▸ What to produce
Every line of the material below in which "item" shows up is to be located and copied.

▸ Source records
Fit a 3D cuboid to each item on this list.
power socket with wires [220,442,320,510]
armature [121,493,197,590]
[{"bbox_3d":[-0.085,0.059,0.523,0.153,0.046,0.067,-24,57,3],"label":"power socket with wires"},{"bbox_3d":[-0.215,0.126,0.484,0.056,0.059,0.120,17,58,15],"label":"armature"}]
--
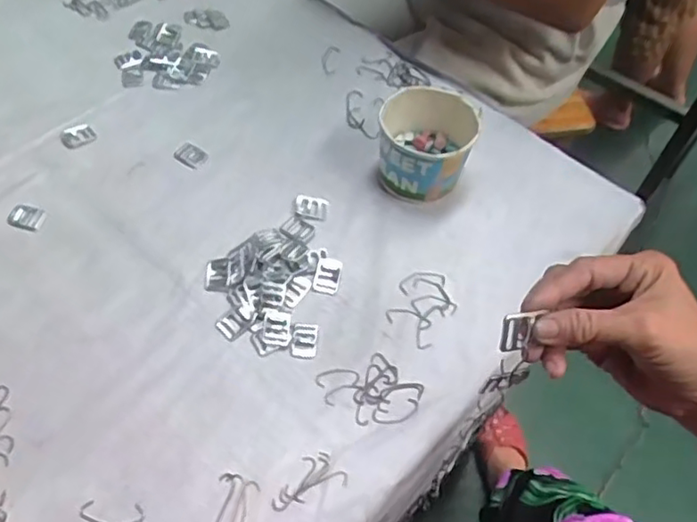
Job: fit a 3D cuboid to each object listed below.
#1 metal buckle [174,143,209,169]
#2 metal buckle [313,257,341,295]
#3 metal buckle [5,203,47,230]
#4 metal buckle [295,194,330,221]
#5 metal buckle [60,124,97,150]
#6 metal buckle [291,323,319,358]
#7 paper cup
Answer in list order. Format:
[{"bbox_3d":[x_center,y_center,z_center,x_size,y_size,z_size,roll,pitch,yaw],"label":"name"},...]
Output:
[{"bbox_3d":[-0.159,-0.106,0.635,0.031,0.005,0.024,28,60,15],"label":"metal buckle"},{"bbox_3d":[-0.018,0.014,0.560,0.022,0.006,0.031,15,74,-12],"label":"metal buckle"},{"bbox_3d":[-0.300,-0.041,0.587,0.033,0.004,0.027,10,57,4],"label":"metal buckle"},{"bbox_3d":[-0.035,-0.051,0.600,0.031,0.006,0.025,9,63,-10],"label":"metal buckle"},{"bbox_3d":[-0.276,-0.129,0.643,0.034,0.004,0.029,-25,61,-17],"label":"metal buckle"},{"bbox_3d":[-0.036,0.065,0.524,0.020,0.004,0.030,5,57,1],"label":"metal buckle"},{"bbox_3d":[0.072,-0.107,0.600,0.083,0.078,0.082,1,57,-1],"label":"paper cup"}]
--
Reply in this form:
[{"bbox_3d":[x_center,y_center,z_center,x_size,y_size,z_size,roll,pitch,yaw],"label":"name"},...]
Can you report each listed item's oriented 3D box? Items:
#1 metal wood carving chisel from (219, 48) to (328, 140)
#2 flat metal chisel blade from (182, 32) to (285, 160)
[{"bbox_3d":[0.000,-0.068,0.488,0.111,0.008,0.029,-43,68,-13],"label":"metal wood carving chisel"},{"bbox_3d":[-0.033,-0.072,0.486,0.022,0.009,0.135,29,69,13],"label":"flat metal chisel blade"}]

▸ Answer for the task
Fit a 3D cuboid to each item on this list.
Can you report each listed item's oriented 3D box? Items:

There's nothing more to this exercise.